Hiti Singh, Head of Institutional Funds at Octopus Group, said: “Investors are becoming increasingly aware that renewable energy infrastructure combines the opportunity to diversify with the opportunity to fulfil ESG credentials over the long-term. Institutions seeking to invest in longer-term structural trends amid current market uncertainty can find plenty of opportunity in renewables. Renewable infrastructure also supports ESG priorities without compromising returns.
“The biggest driver among those surveyed for pursuing renewables was the opportunity to diversify. We have seen first-hand how the perceived end of the market bull-run and geopolitical risks drive institutions to seek real assets, like renewables.”
To address the funding gap, Octopus has set out a three-point plan for unblocking the institutional investment needed to deliver a renewable future:
Educate investors on underlying risks, particularly energy price uncertainty so that they understand how market fluctuations may impact their returns.
Mitigate risk through a team of specialists that reduce both operational and commercial (energy price) risks alongside using existing scale to benefit investors.
Create more choice by tailoring investments into renewable energy assets to combine assets across technologies, jurisdictions and energy price exposure to fit different risk-return appetite from investors.
Key report findings include:
Diversification and ESG drive investors to renewables
Two-thirds (66%) of respondents say diversification and the opportunity to invest in an asset class that has a low correlation to financial markets are the main drivers to renewables.
ESG is the second biggest driver into renewables. Half (58%) of institutions invested in the sector from the survey choose renewables primarily to fulfil ESG criteria.
Almost half (47%) of institutions overall from the survey adopt ESG within portfolios as a result of end investor demand. Further, over half (57%) of institutions cite protecting their profile and image as the main rationale for taking ESG into account.
EMEA is leading the charge with its allocations to renewables
Respondents from EMEA have the highest level of current and future allocations to renewable energy assets at 5.8% and 8.4% respectively.
Asia falls behind with 3.3% and 6.1% respectively according to the survey.

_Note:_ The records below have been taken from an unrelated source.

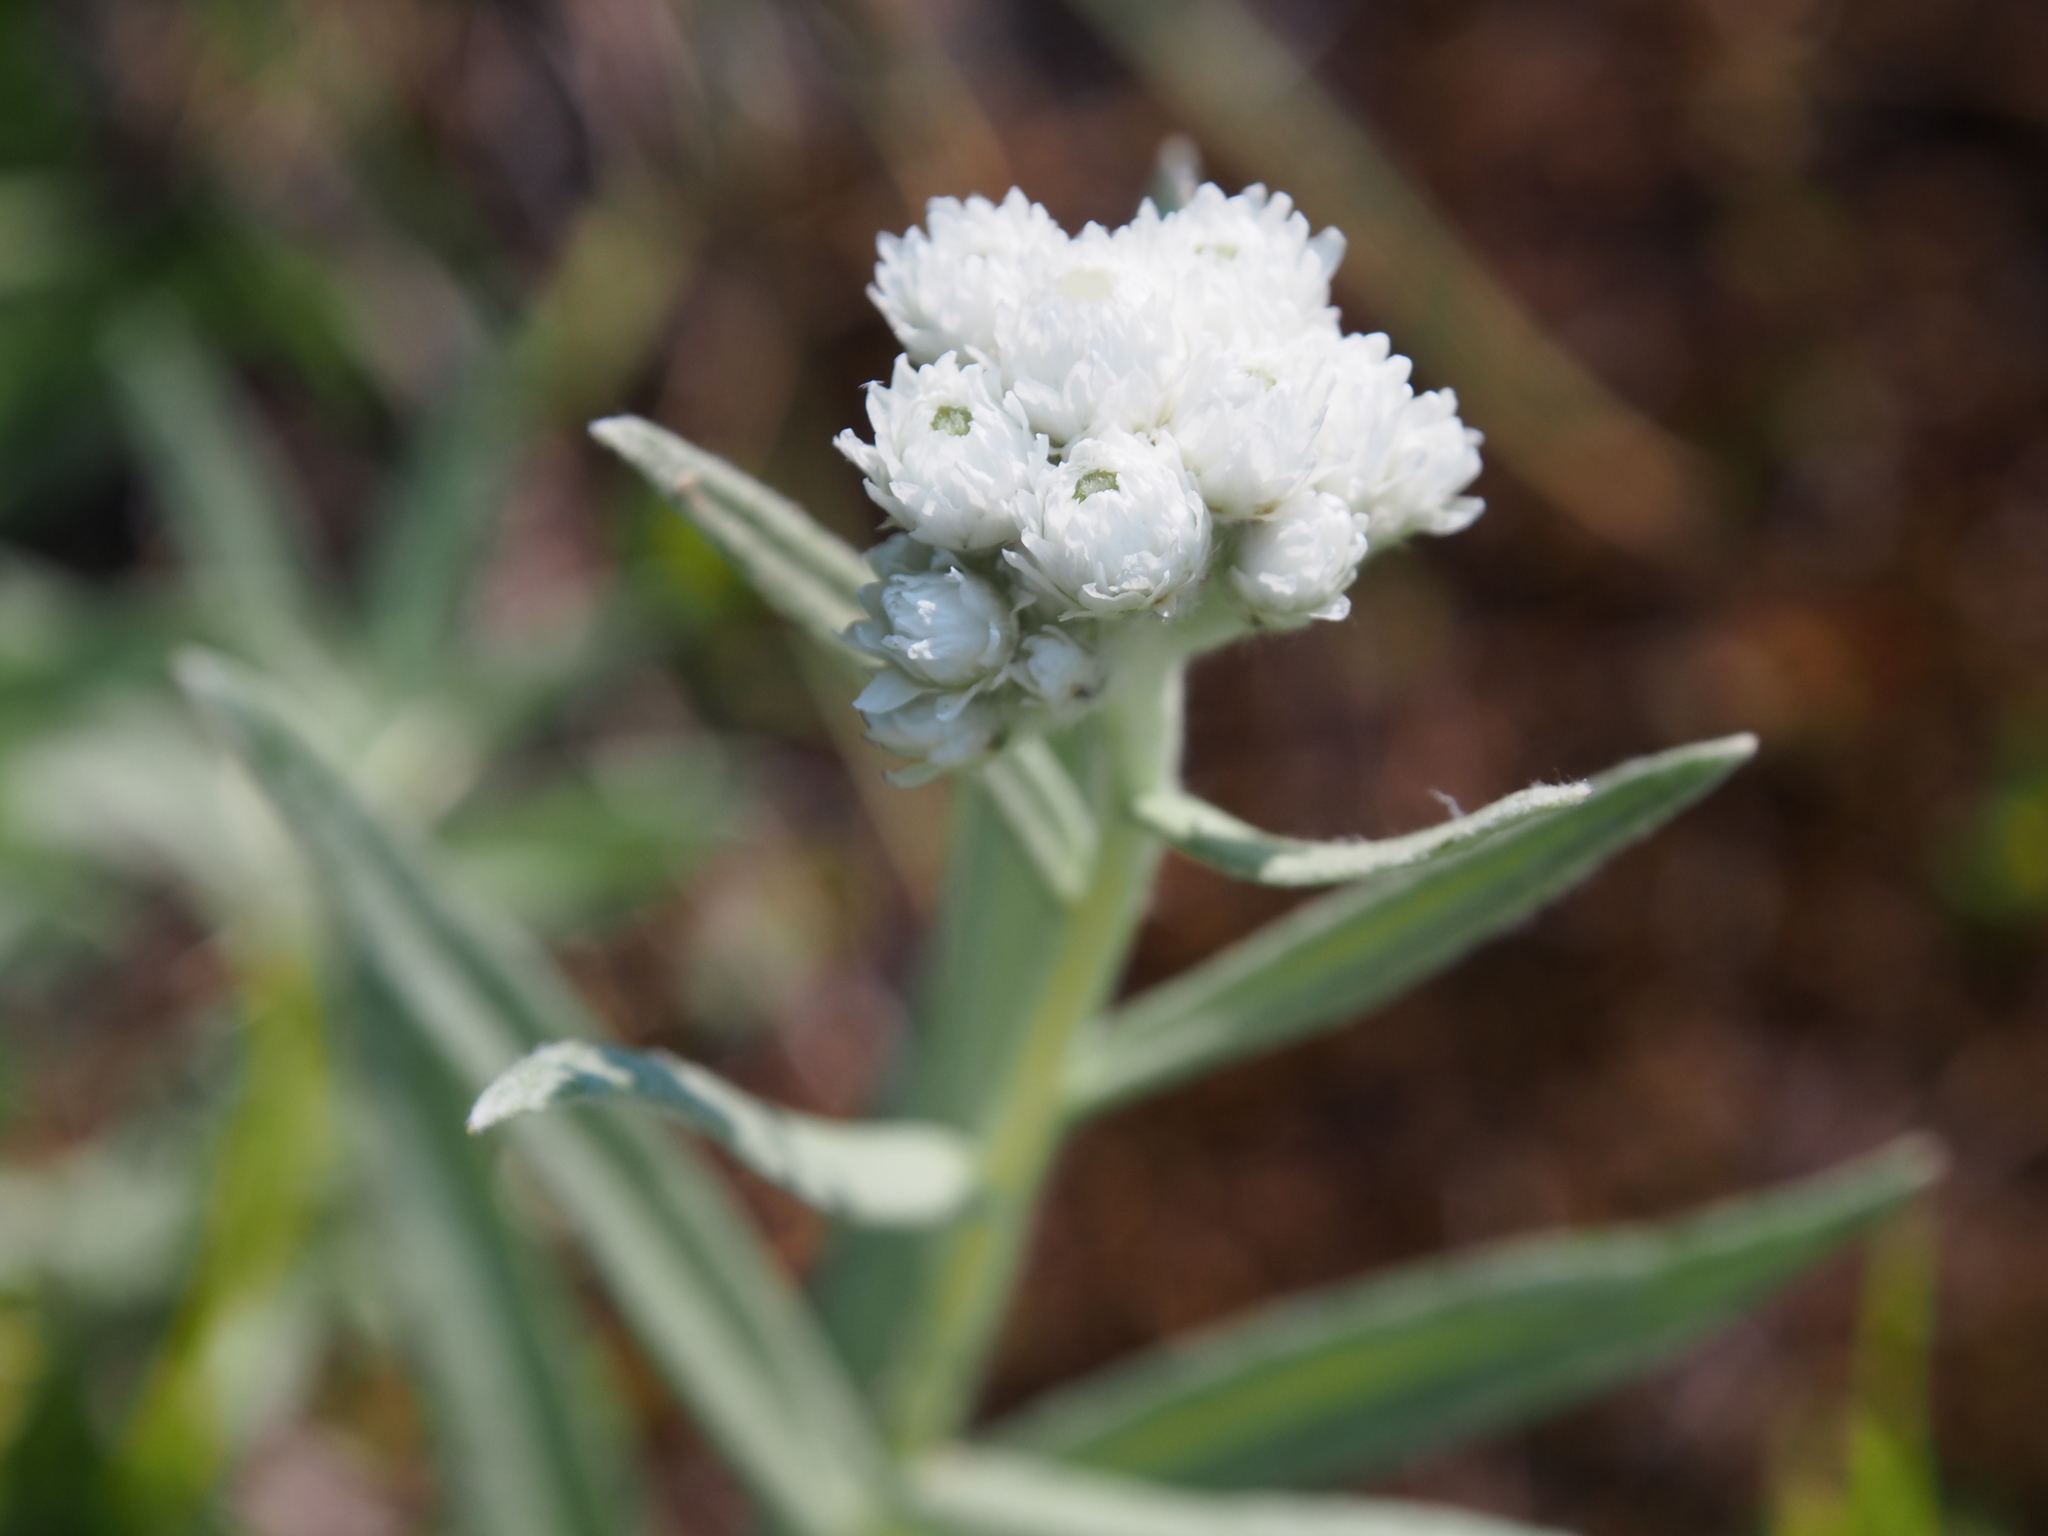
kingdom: Plantae
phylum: Tracheophyta
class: Magnoliopsida
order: Asterales
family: Asteraceae
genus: Anaphalis
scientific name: Anaphalis margaritacea
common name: Pearly everlasting
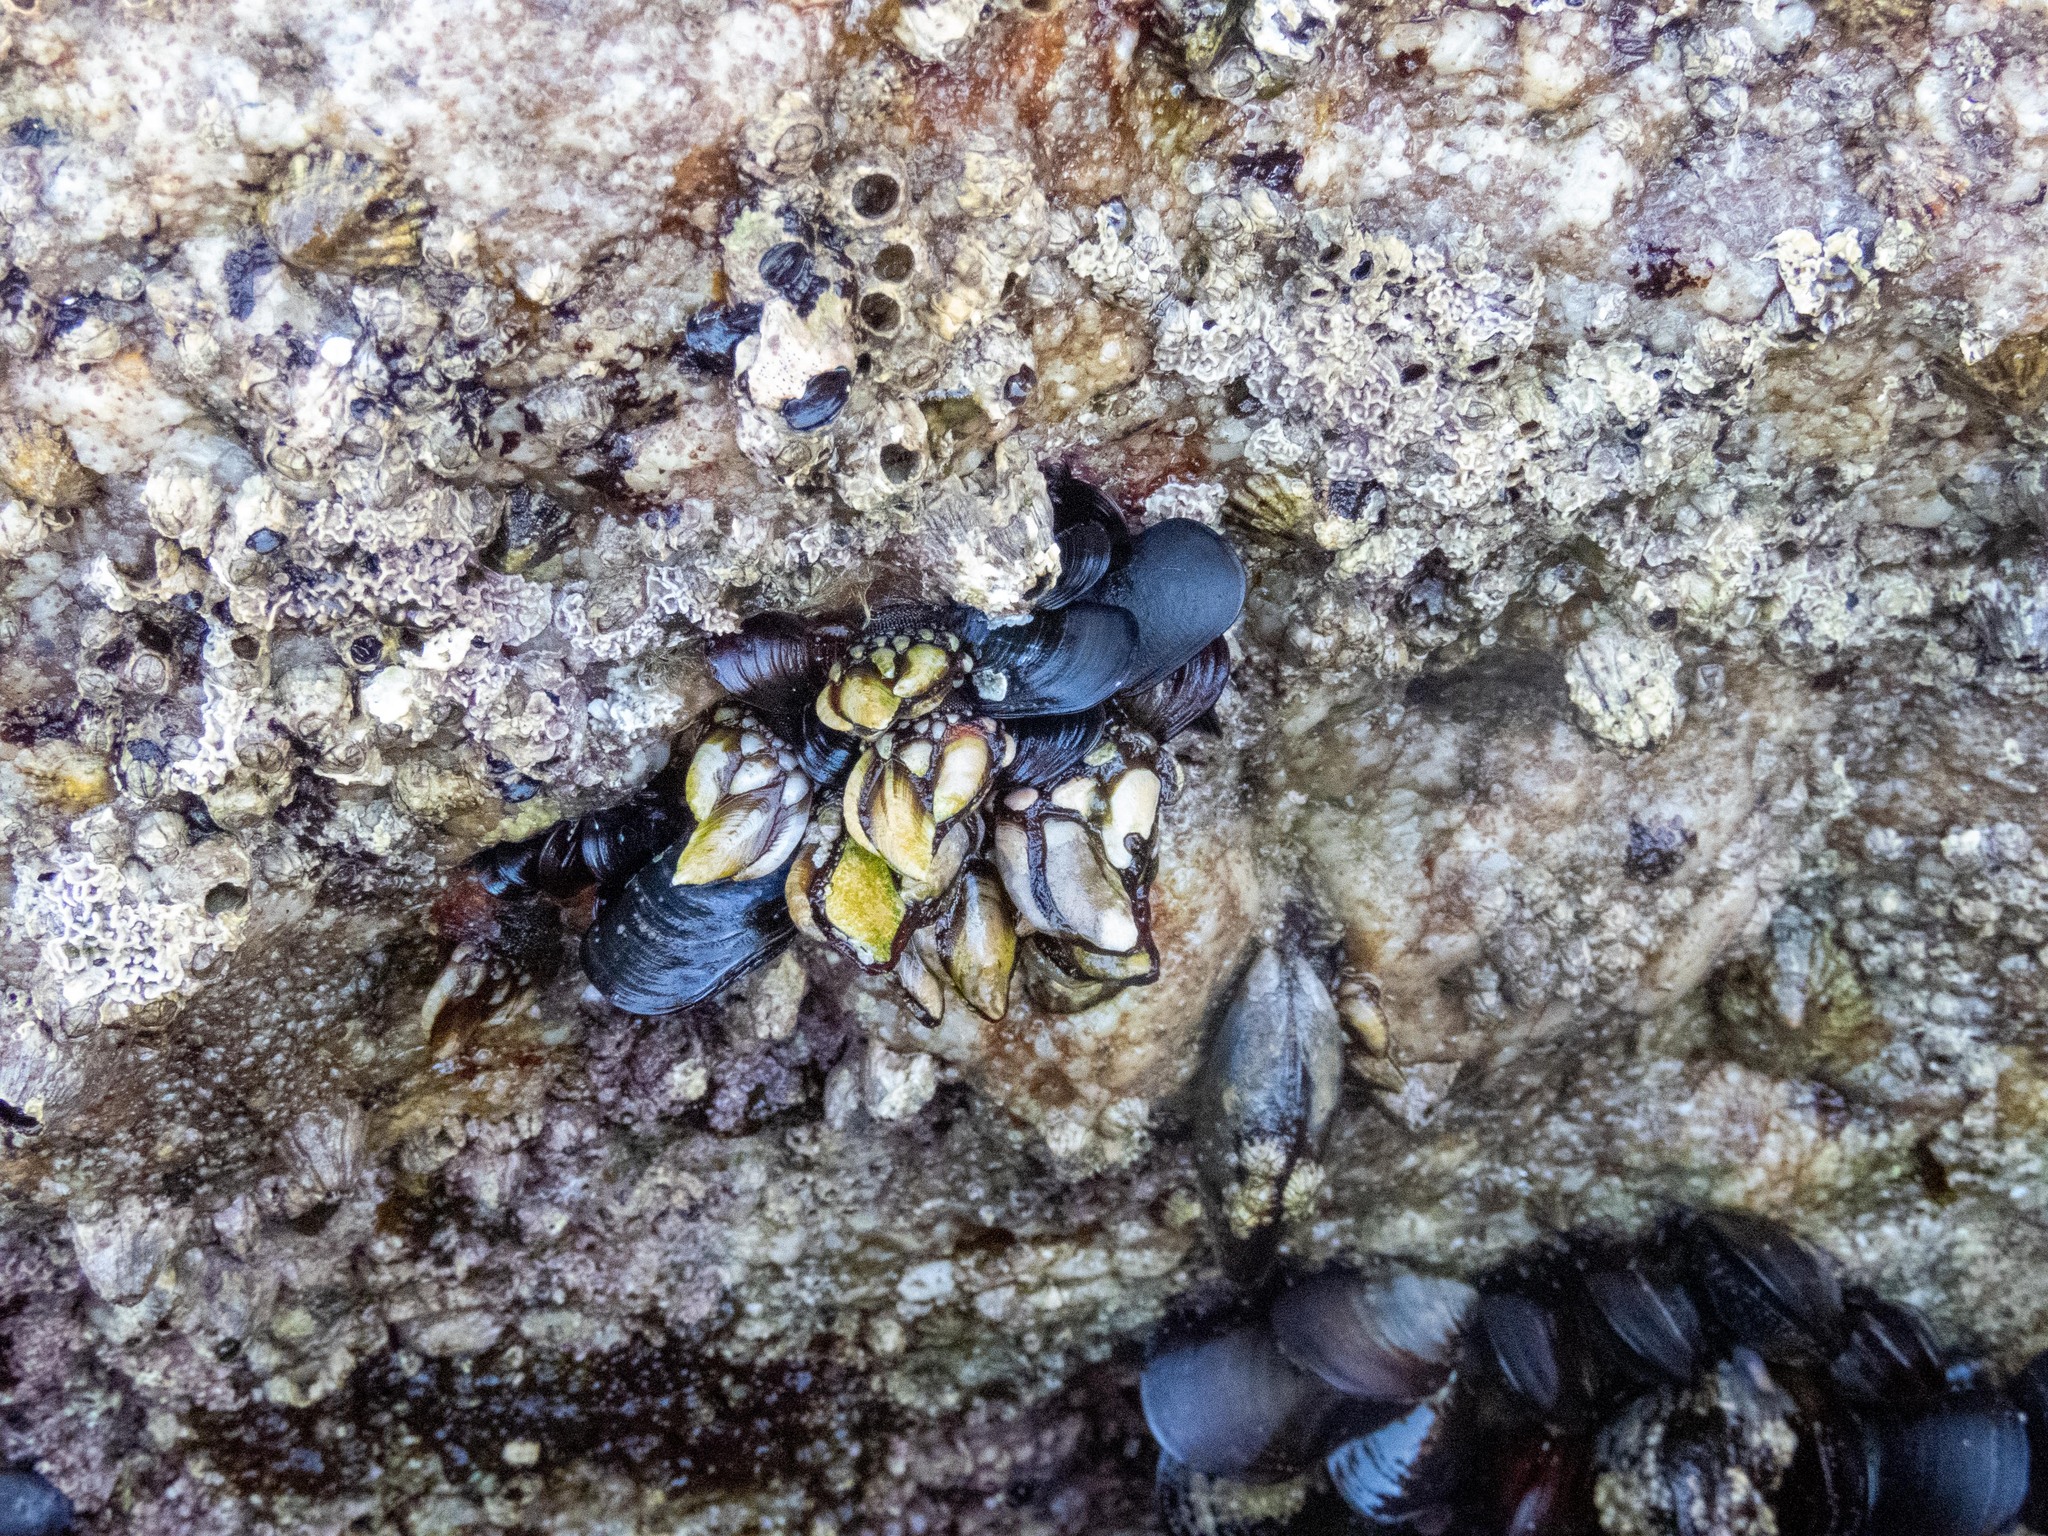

UK is the preferred location for investment into renewables among survey respondents
More than half (55%) of those respondents invested in the sector prioritise investment into renewables in the UK.
Grid-scale solar panel plants are the most popular way to access renewables
Half of respondents (43%) currently invest in solar, compared with a third (28%) invested in on-shore wind power plants and off-shore wind power plants respectively.